TEXTO PARA LEITURA:
#####
A arte de permitir que os outros estejam certos

Em discussões infindáveis na internet, assim como na vida, às vezes, tudo que precisamos é admitir que estamos errados ou, melhor, simplesmente não se importar

Meu cérebro, como todos os cérebros, abriga uma quantidade inacreditável de informações acumuladas, e uma vasta quantidade dela diz respeito a coisas que vi na TV. Sempre detestei Star Trek, e isso é uma coisa que expresso em voz alta sempre que posso, mas basta eu ver um pedacinho qualquer de A Nova Geração, que logo descubro se tratar de um episódio que já assisti.

Também nunca fui exatamente fã do programa da Oprah, mas sem dúvida que o assisti por centenas de horas. Muitos anos após ele ter saído do ar sigo lembrando-me de um insight que Oprah compartilhou com a audiência. Não lembro o contexto, mas Oprah se surpreendeu ao perceber que não precisava atender ao telefone só porque ele estava tocando.

Foi um insight significativo também para mim, e não porque atender ao telefone seja uma tarefa particularmente difícil, mas porque significa que há uma liberdade invisível nisso, que eu de alguma forma não havia percebido antes. Mesmo que eu seguisse atendendo todas as ligações, agora parecia haver uma escolha. Antes de considerar a questão, era um relacionamento de mestre-escravo, em que uma pessoa lá fora aperta alguns botões, e meu corpo se levantava (talvez me retirando de um episódio antigo de Star Trek).

Lentamente começo a reconhecer outra liberdade ignorada, que é a liberdade de deixar os outros estarem certos (ou pelo menos se sentirem certos) mesmo que eu pense que estão errados. Quando alguém tenta dizer ao mundo que Crash é um filme brilhante, ou que a evolução é “só uma teoria”, esqueço que sou livre para deixá-los continuar pensando essas coisas.

Reconheço que tenho um longo histórico de debater minhas visões, mesmo quando não estou bem certo de porque o estou fazendo. Uma vez eu estava discordando respeitosamente de um colega de trabalho com relação a alguma coisa, e depois de eu levantar um ponto particularmente bem colocado, ele saiu do tom esportivo e disse: “Porra, você gosta mesmo de discutir, hein?!” Tentei dizer que ele estava errado, mas mais tarde indaguei a mim mesmo por alguns segundos se eu realmente gosto de discutir. Não, ele que gosta de discutir. Caso contrário ele teria percebido que eu estava certo.
#####
TAREFA A CUMPRIR: Devolva, sem qualquer alteração, o trecho do texto sobre a arte de permitir que os outros estejam certos que começa em "Meu cérebro, como" e segue até "que já assisti.". A listagem não tem papel algum nesta atividade.
#####
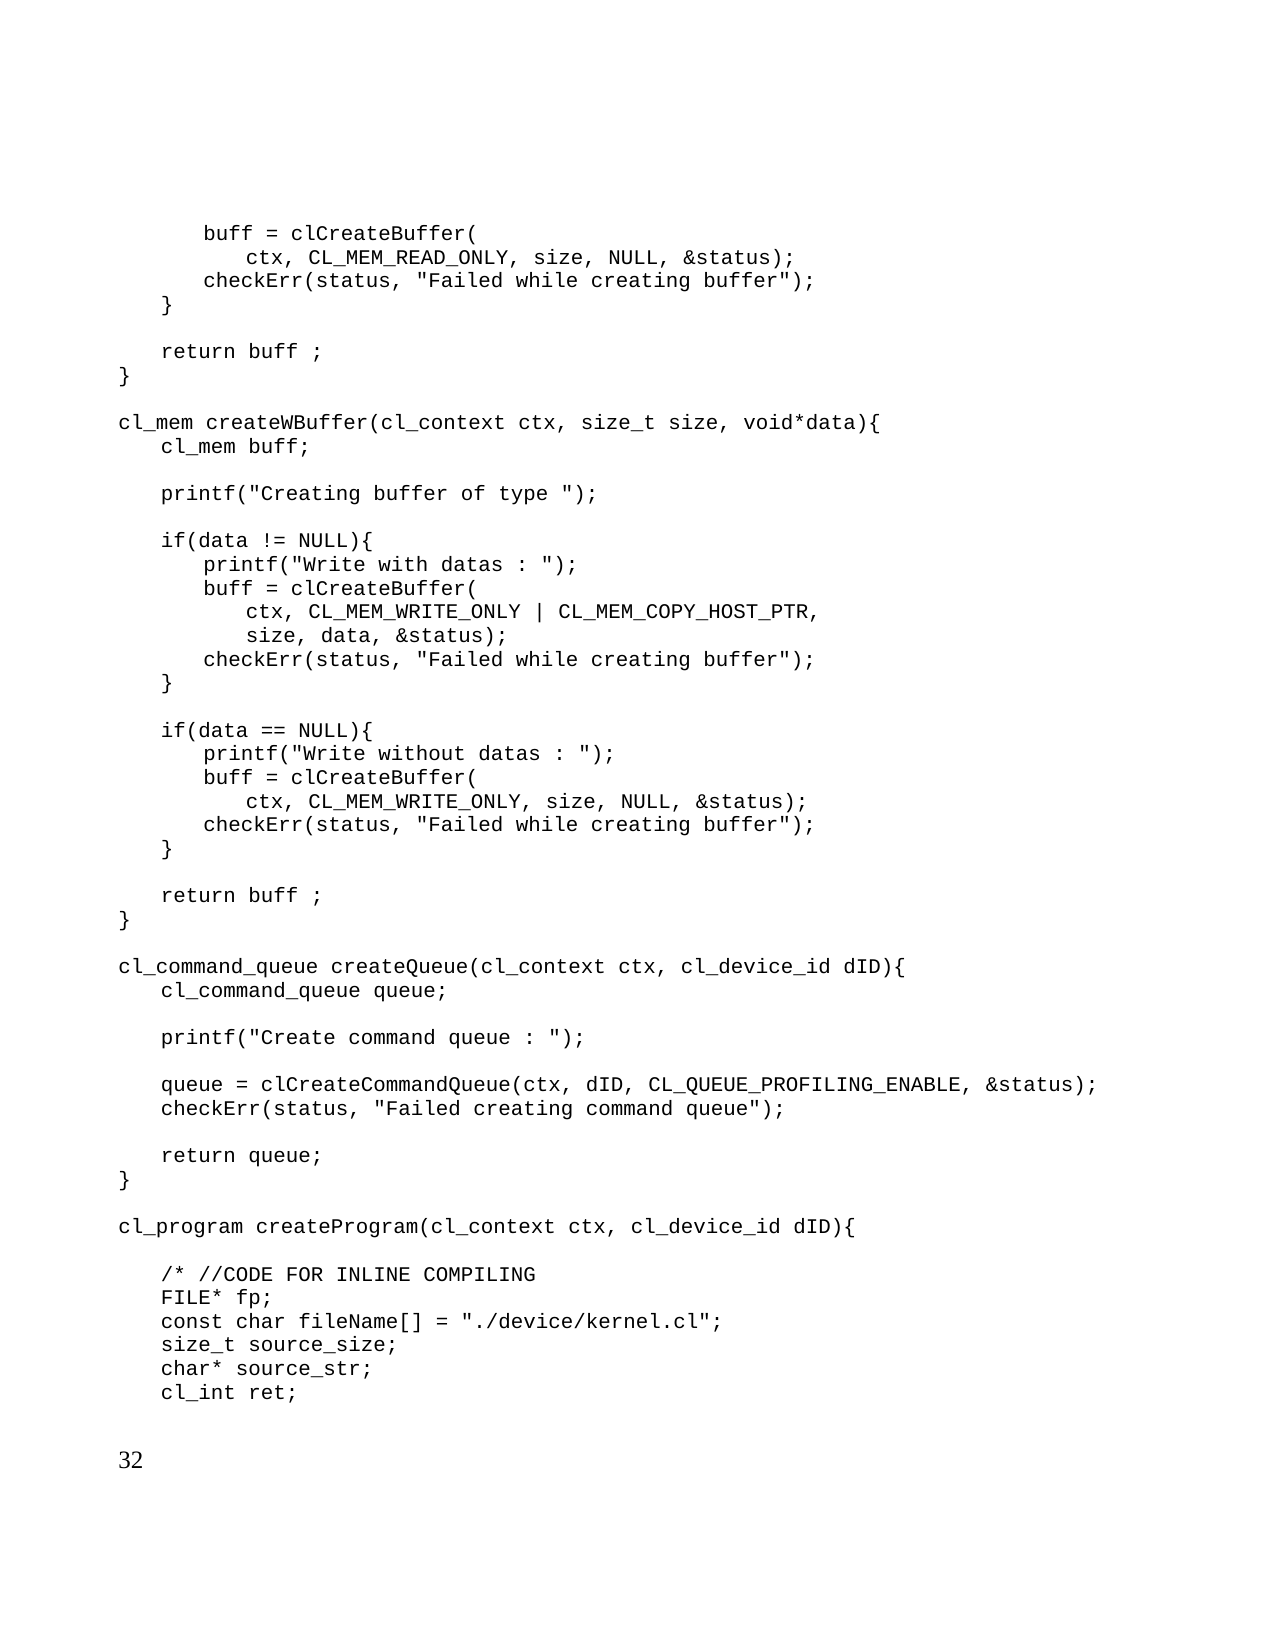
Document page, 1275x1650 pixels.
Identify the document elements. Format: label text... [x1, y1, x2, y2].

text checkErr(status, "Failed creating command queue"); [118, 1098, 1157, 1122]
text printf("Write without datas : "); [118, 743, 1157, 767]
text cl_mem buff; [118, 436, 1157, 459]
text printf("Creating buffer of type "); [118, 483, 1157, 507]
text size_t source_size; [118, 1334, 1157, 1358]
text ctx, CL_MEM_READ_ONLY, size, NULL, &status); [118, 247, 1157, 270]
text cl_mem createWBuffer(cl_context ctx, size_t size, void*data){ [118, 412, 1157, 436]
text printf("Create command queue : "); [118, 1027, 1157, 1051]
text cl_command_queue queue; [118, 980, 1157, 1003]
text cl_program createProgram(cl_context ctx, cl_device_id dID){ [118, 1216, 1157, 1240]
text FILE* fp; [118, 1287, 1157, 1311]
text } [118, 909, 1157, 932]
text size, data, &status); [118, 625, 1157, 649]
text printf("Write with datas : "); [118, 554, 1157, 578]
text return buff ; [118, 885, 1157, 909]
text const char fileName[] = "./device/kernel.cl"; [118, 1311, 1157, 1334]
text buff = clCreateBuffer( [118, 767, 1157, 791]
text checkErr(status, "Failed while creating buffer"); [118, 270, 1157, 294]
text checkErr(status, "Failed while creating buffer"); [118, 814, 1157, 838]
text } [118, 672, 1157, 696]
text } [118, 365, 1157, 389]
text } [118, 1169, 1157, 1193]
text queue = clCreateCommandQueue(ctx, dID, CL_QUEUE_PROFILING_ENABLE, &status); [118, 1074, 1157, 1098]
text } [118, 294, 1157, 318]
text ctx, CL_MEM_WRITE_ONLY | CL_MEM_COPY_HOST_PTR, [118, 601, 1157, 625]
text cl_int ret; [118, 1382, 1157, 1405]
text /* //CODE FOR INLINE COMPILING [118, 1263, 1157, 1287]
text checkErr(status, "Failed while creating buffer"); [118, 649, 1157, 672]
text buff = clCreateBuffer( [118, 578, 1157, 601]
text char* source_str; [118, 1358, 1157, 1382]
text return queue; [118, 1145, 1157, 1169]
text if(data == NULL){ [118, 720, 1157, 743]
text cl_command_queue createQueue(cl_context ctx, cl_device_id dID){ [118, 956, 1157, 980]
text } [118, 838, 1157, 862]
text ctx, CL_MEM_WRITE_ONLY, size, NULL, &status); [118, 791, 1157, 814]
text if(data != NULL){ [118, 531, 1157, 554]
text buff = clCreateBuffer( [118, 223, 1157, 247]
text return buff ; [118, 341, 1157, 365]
#####
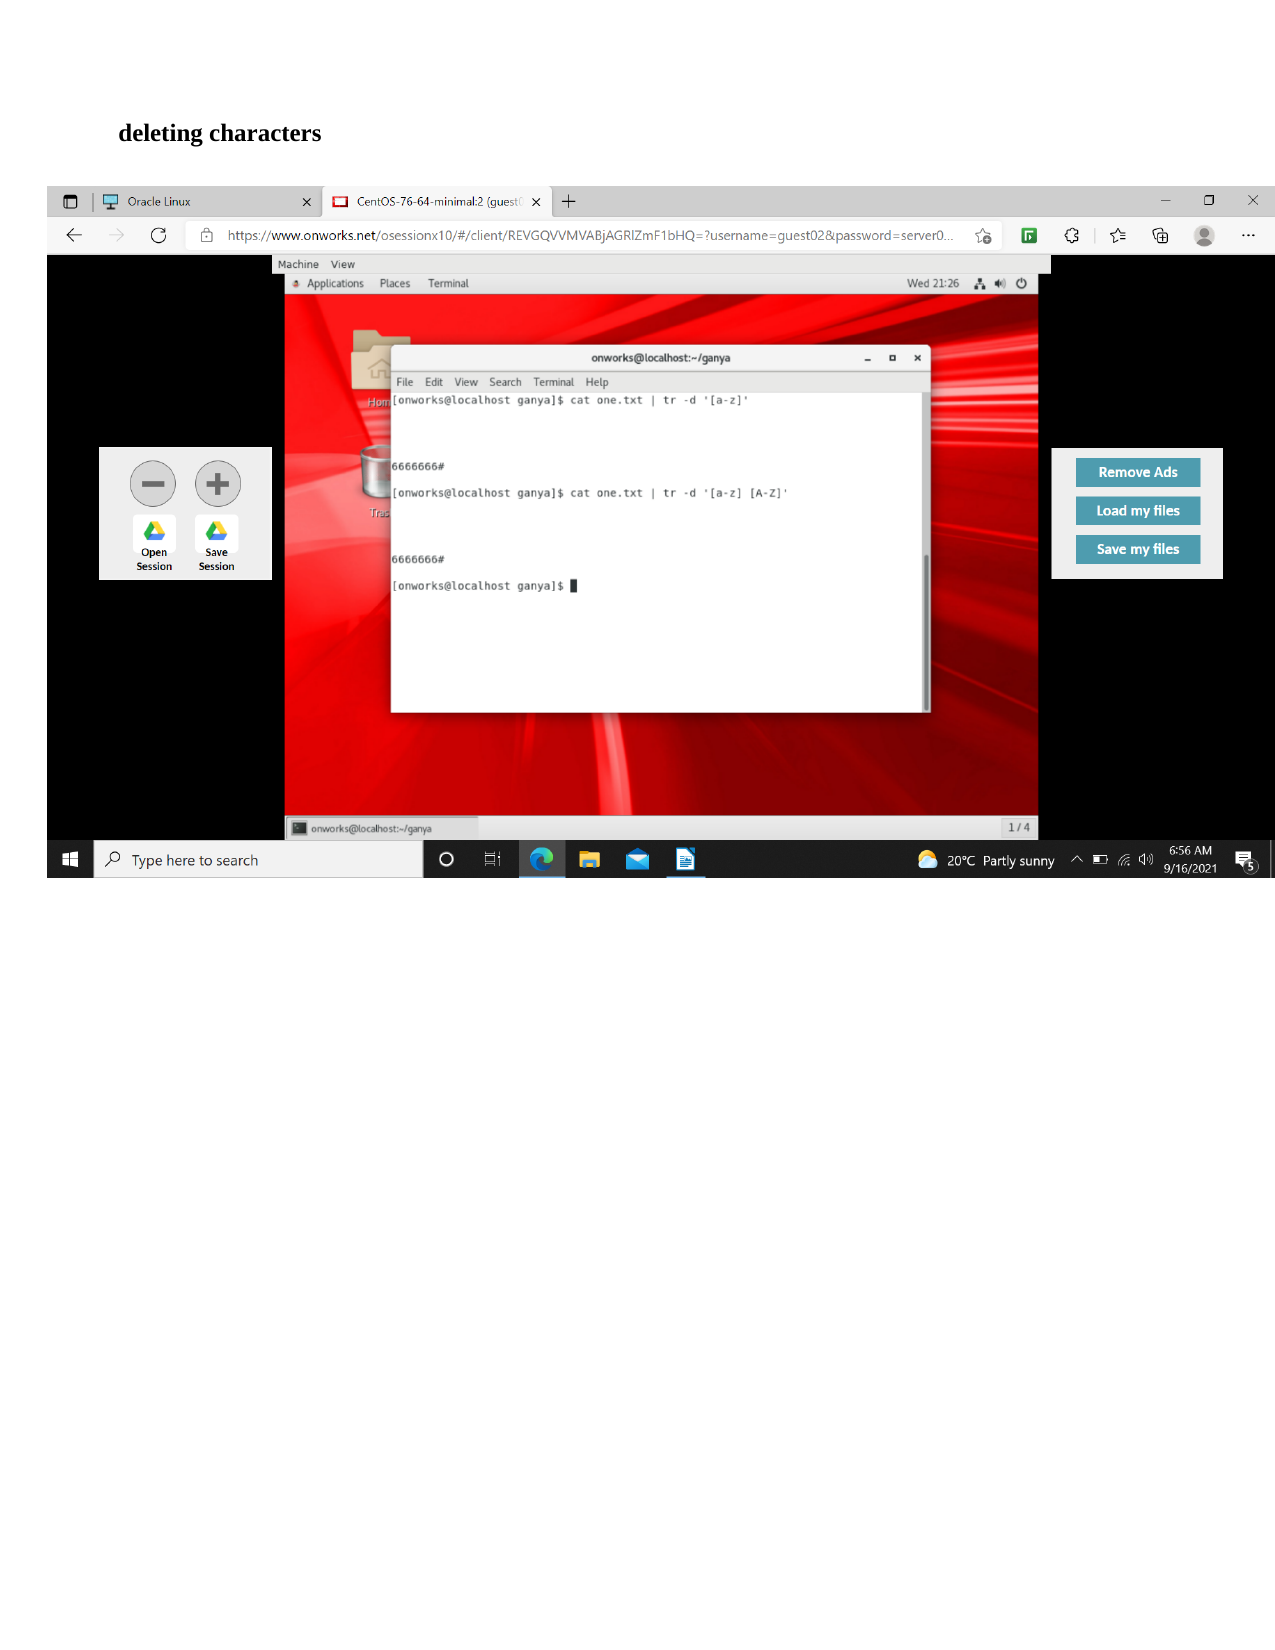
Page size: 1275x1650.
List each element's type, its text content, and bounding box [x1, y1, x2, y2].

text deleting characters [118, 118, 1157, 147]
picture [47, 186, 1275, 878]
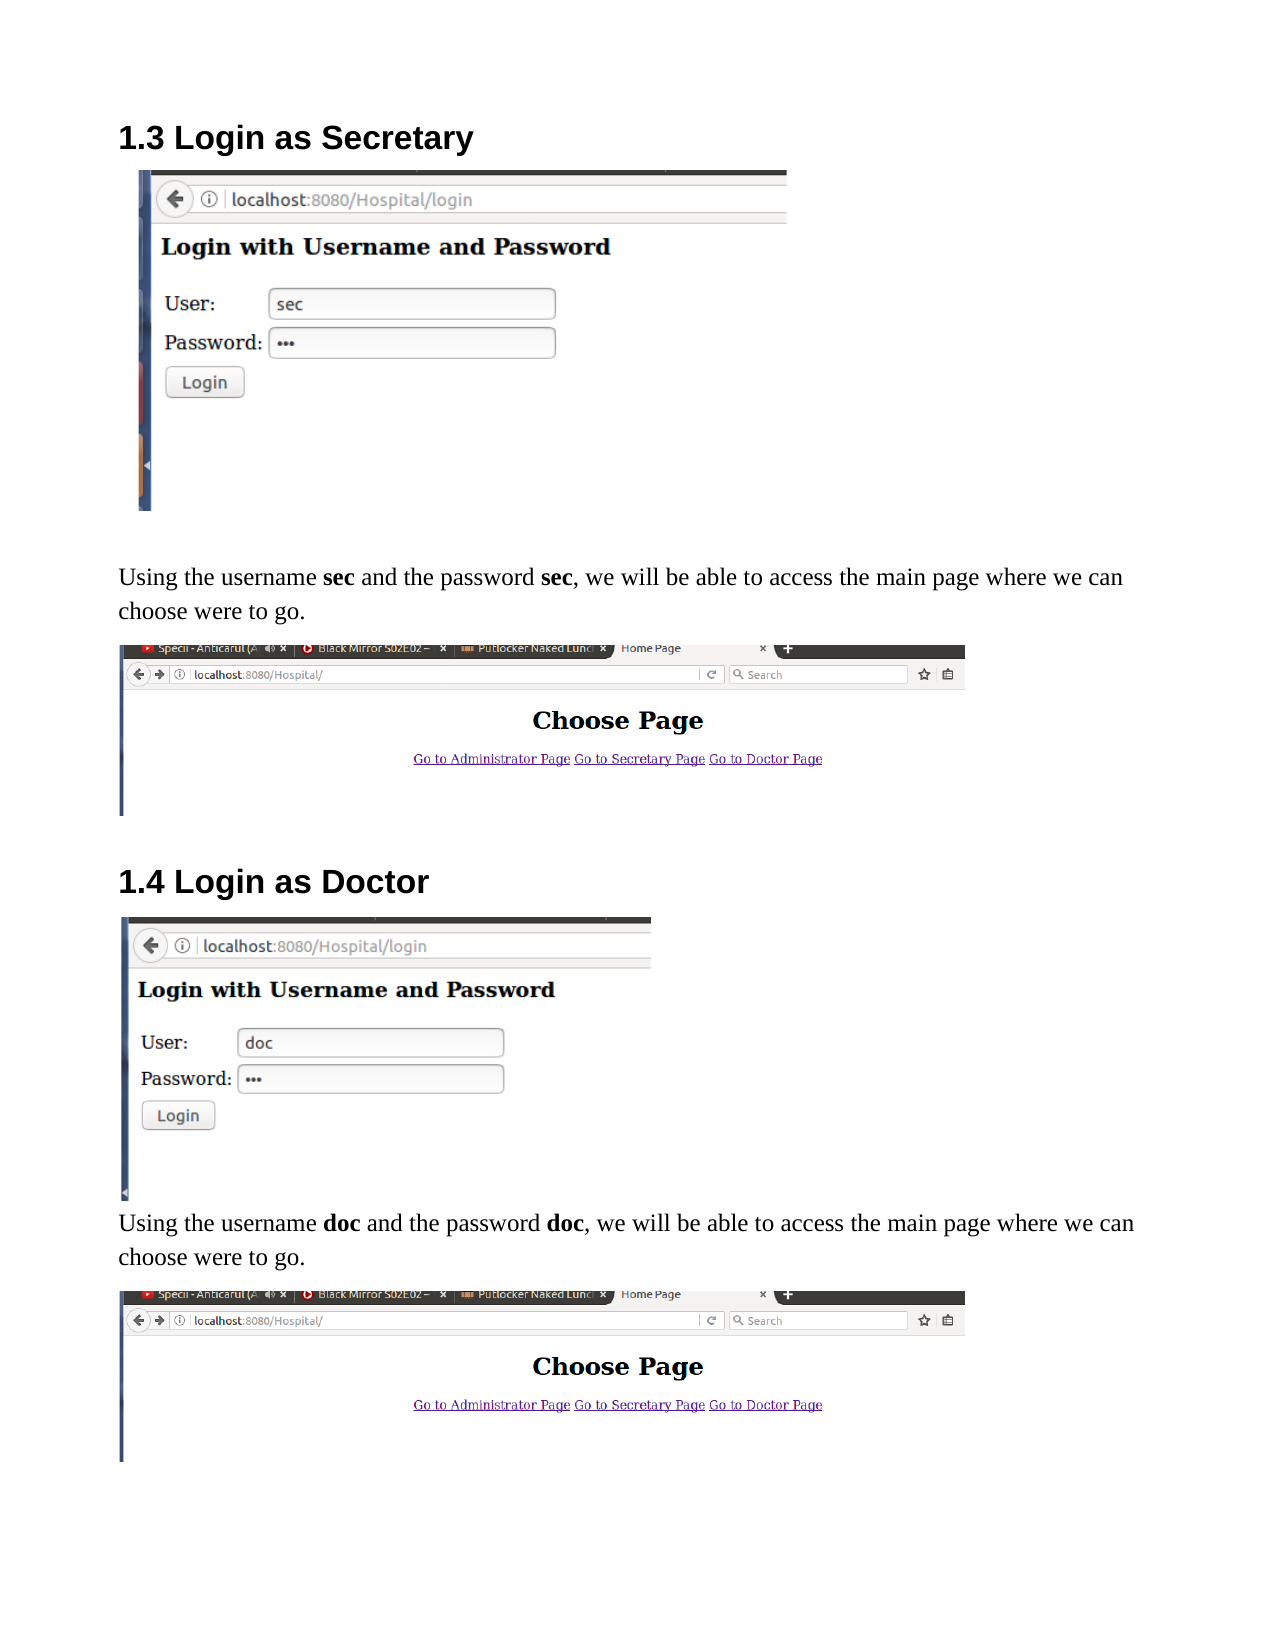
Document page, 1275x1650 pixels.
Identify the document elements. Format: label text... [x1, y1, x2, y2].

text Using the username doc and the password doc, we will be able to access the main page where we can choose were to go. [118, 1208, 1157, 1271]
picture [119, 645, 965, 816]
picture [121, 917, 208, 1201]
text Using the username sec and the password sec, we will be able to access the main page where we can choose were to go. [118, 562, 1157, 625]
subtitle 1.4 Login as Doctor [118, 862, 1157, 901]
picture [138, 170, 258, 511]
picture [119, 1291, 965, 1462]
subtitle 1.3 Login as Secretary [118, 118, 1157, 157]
#####
TAREFA CONCLUÍDA:
Meu cérebro, como todos os cérebros, abriga uma quantidade inacreditável de informações acumuladas, e uma vasta quantidade dela diz respeito a coisas que vi na TV. Sempre detestei Star Trek, e isso é uma coisa que expresso em voz alta sempre que posso, mas basta eu ver um pedacinho qualquer de A Nova Geração, que logo descubro se tratar de um episódio que já assisti.